Car reviews
Our group sometimes is asked to answer customer e-mails/letters/phone calls, usually about safety or something more technical than our call center can handle, which isn’t much, but I think they toss these our way to play “stump the chump” with us. A good one came in last week, about why our C70 is not in the “Top 10” of some listing for convertibles. An interesting, but not unusual, question.
Here is our response:
Hello Mr. S,
Cars are like wall paint colors, you either like it or don’t. Not knowing exactly what review(s) you refer to, maybe we can still offer a general opinion about how cars are reviewed and by what kind of journalists.
There are two types of car reviewers: ones that love cars and the ones that just consider it an appliance. Car lovers want to show their expertise, their car science, always aiming for whatever internal perfection they may have and/or what their publication target audience considers when they review cars. A BMW M3 is awesome to someone who wants the ultimate driving machine, but passengers take second billing. A Volvo is about caring for the people who are with you. Volvo buyers want a safe, stylish, comfortable car. Road & Track would likely see an M3 as a purist performance car; Better Homes & Gardens might find it a waste of engineering and lacking utility.
We often are not reviewed by the type of buyers who come to Volvo. Our cars are much more soft spoken, they don’t shout, “Look at me! See what I drive!” We care about the way we look, that we are Scandinavian stylish, which is a far more soft spoken design language than other brands; that we do “Form and Function” along with comfort for everyone, good performance and road handling that matches your expectations and driving style and, of course, safety. Our cars can be quick when called up but that’s not the sole reason for their existence.
Car buff magazines (Motor Trend, Road & Track, etc) tend to like performance cars, with low 0-60 mph times, high G-force factors, and low slalom course times. They are there to sell their magazines to people who believe that someday on the 405 freeway in Los Angeles they might have space to get up to 100 mph for fifteen seconds of rationalization for buying their performance car.

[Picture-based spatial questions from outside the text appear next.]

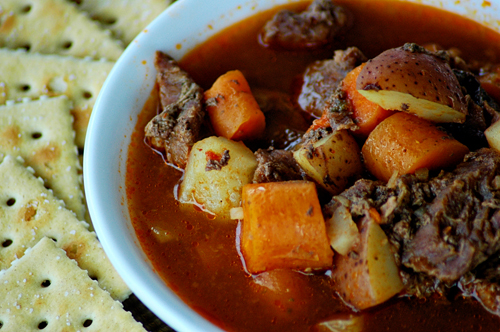
Locate an element on the screen. The height and width of the screenshot is (332, 500). table is located at coordinates (143, 317).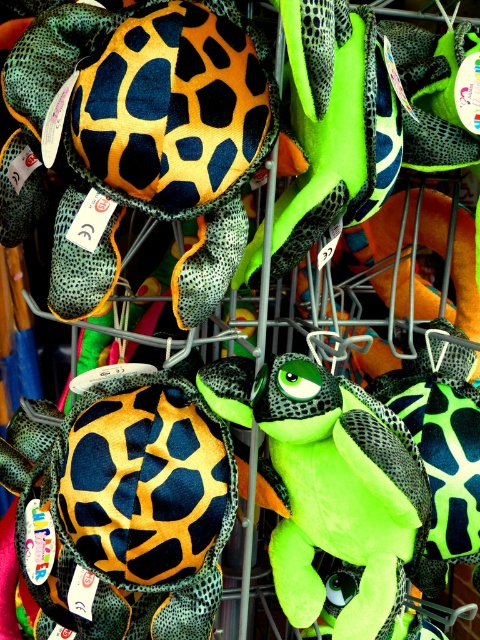
Question: Which of the following is the farthest from the observer?

Choices:
 (A) (48, 156)
 (B) (364, 452)
 (C) (120, 604)

Answer: (C)

Question: Which point appears farthest from the camera in this image?

Choices:
 (A) (186, 481)
 (B) (17, 106)
 (C) (310, 554)

Answer: (C)

Question: Is matte orange and black plush turtle at center below matte black plush turtle at center?

Choices:
 (A) no
 (B) yes

Answer: (A)

Question: Is matte orange and black plush turtle at center below matte black plush turtle at center?

Choices:
 (A) yes
 (B) no

Answer: (B)

Question: Is matte black plush turtle at center positioned behind neon green plush turtle at center?

Choices:
 (A) no
 (B) yes

Answer: (B)

Question: Which point is farther to the camera?

Choices:
 (A) neon green plush turtle at center
 (B) matte black plush turtle at center

Answer: (B)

Probably the reason you have been buying our cars (and thanks for your years of support) is rarely mentioned in “Top 10” listings. I think the most overlooked factor is real world safety, not what NHTSA scores show or IIHS reports or even Consumer Reports reviews. Their tests are a baseline crash into one specific barrier that manufactures over the last 10 years have figured out how to ace. So today, just looking at test scores, there really isn’t an unsafe car. In fact there are moves to adjust test scores to reflect an even higher level of safety by testers. Our C70 has pop-up rollover protection bars, Boron steel body structures, an ‘A’ pillar filled with Boron steel that would help protect occupants in a roll over. There are no tests for that kind of protection. Same for other kinds of safety we put into our cars. Going back to 1967 the with introduction of our 140 series, our sedan had three roof reinforcements and wagons four, to protect occupants based on real world accident research.
The video below is one test never mentioned in other cars, especially three-door hatchbacks. Enthusiast magazines only look at how fast a VW GTI is, how quick it turns and that it’s a couple hundred dollars less than a C30, but in the end, which one would you want to take into a brick wall?
For Volvo, the most important overriding objective is protection in and around our cars. Maybe we compromise a tad with other attributes, but we seem to have found a niche audience who likes what we do and believes in our promise of safety.
We hope this helps explain your question. It’s not an uncommon request; even my mother has asked it.
If you have any questions, please feel free to get back to us/me. No problem.